Awal mula karirnya nampak ketika ia mengikuti ujian
masuk ke Universitas Sind pada tahun 1950 dan mendapatkan prestasi dengan simbol
pemberian medali emas karena berhasil menduduki urutan pertama dari 25.000
mahasiswa yang daftar. Pendidikannya terus berlanjut dengan meraih gelar S2 di
Universitas karachio pada tahun 1954 dan 1956, dan melangsungkan karir
akademisnya yang tertinggi yaitu ketika meraih gelar doctoral di Minnesota
minepolis. Dalam pendidikannya ia dibimbing oleh Prof.
Kedudukan beliau sangat potensial di berbagai
lembaga-lembaga yang ada seperti: beliau menjadi sebagai penasehat pada Islamic
Research and Training Institute (IRTI) dari Islamic Development Bank (IDB)
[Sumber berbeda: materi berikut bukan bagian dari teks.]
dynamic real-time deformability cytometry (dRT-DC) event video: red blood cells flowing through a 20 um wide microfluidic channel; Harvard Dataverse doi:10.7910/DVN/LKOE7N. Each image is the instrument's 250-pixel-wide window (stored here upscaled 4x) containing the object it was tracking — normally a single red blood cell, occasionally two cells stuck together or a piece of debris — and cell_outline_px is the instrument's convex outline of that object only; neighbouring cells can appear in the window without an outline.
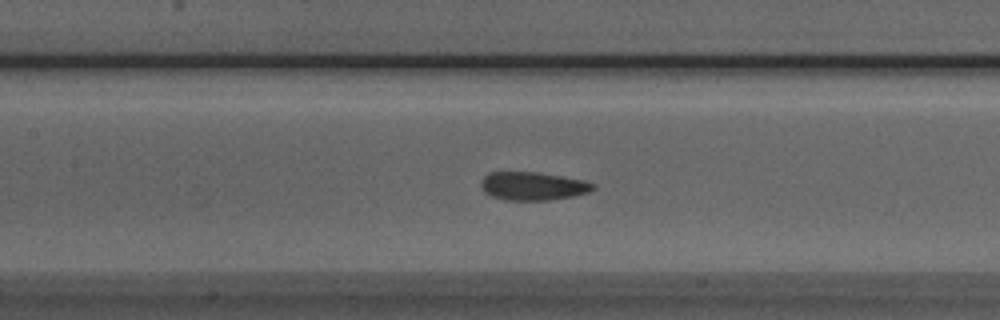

Jeddah, sebelum menduduki posisi di Saudi Arabian Monetery Agency (SAMA) Riyadh
menjadi penasehat penelitian senior selama hamper 35 tahun. Selain itu juga
beliau dalam karirnya kurang lebih 45 tahun menduduki profesi di berbagai
lembaga yang berhubungan dengan permasalahn ekonomi diantaranya yaitu:
1.
Selama dua tahun di
Pakistan
2.
Enam tahun di USA
3.
Dan tiga puluh tujuh
tahun di Arab Saudi.
Di luar dari profesinya ada juga kegiatan-kegiatan
internasional dan regional yang beliau ikuti yang diselenggarakan oleh IMF,
IBRD, OPEC, OIC, GCC, dan IDB. Dalam bidang jurnalistik beliau aktif sebagai
dewan pengurus redaksi di berbagai jurnal, termasuk Economic Jurnal of the
Royal Economic Society, U.K. disamping aktif dalam bidang ekonomi Umar
Cahpra juga aktif dalam memberikan ceramah secara teratur dalam penyampaian
al-Qur`an, hadits, dan fiqih.
Dengan ide-ide cemerlangnya beliau sangat berperan
dalam perkembangan ekonomi Islam yang dituangkan dalam banyak karangannya. Dengan
pengabdiannya beliau mendapatkan penghargaan dari Islamic Development Bank
Award dalam ekonomi Islam dan dari King Faisal International Price
(KFIP) dalam kajian Islam yang didapat pada tahun 1990. Kemudian pada tahun
1995, beliau mendapatkan medali emas dari Institute of Overseas Pakistanis (IOP)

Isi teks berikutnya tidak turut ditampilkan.